Exponential Moving Averages Explained

by Allan Vasenius

The best way to understand exponential moving averages (EMA) is to examine how they are calculated. Mathematically, EMAs are said to be recursive which simply means, that an EMA value depends in part on the previous value. Given EMA Mi, we wish to determine the next value Mi+1. The formula is:
Mi+1 = Mi + α (Xi+1 – Mi)
Xi+1 is the price or other value that serves as the basis for the EMA.
α is a constant less than 1 and is normally a fairly small value. Shortly, we will see how to determine an appropriate value for α.
So, let’s make sure that we see what is happening with the above formula. If the new price Xi+1 is the same as Mi, then no change takes place in our EMA. If price is greater, then a fraction of that price determined by α is added to the EMA. Correspondingly, if the price is less than the EMA, the new EMA value will decrease.
So, how do we determine the right value to use for α? The formula for α is simply:
α = 2 /(N + 1)
The symbol N represents the number period value. For instance, if we want the 9-period value for α, our formula indicates that it has a value of 0.2 = 2/(9 + 1).
We have one final detail to cover and that is how we calculate the first EMA value. The initial value is simply the initial price or X value.
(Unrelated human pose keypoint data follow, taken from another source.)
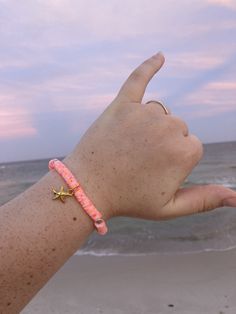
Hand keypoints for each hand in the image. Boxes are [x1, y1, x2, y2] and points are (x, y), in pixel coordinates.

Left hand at [66, 52, 235, 220]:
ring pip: (159, 113)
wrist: (89, 188)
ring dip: (149, 127)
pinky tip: (161, 56)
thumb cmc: (130, 199)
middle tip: (138, 162)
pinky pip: (138, 79)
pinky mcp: (122, 104)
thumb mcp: (170, 208)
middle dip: (162, 144)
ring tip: (128, 147)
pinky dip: (149, 66)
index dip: (173, 161)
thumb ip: (205, 200)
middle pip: (176, 128)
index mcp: (186, 151)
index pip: (191, 146)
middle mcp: (169, 127)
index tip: (154, 172)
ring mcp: (145, 113)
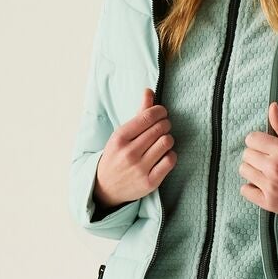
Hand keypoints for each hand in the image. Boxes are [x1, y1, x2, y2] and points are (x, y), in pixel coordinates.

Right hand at [95, 88, 175, 208]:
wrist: (107, 187)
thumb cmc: (117, 156)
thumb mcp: (122, 134)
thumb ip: (138, 113)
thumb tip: (149, 91)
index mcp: (120, 138)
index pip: (147, 117)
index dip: (160, 111)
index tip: (162, 113)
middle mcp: (129, 153)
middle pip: (159, 129)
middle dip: (165, 124)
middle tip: (163, 126)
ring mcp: (140, 169)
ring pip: (166, 143)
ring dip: (168, 139)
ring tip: (163, 141)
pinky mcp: (150, 182)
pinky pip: (170, 160)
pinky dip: (171, 155)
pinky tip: (165, 155)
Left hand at [239, 102, 277, 219]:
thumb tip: (272, 107)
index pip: (251, 139)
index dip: (258, 141)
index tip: (265, 146)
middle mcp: (274, 168)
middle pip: (246, 155)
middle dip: (255, 155)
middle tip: (268, 160)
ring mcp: (270, 186)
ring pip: (244, 171)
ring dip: (252, 170)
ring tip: (266, 173)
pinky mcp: (268, 202)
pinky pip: (245, 191)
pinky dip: (251, 188)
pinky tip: (262, 186)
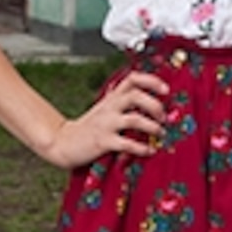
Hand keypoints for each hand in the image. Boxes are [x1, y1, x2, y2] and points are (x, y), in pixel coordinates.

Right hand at [41, 68, 169, 167]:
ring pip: (134, 119)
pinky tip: (148, 151)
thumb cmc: (90, 127)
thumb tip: (151, 105)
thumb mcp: (105, 109)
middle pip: (136, 96)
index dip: (151, 81)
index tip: (166, 90)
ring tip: (160, 133)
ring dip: (152, 127)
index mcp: (112, 98)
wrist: (64, 142)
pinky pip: (127, 144)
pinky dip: (141, 148)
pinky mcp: (103, 141)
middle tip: (163, 117)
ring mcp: (106, 124)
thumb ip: (123, 104)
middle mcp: (109, 107)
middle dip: (155, 105)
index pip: (132, 79)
EMAs are popular because the more recent values are weighted more heavily than the current value. With each update, all previous values are in effect multiplied by the quantity (1-α). So, the significance of a particular X value continues to become less and less important. Now you should see why an EMA is also known as a fading filter because the significance of all of the previous updates fades away at each update by a factor of (1-α). Note also that an EMA can only rise when price is above it and can only decline when price is below.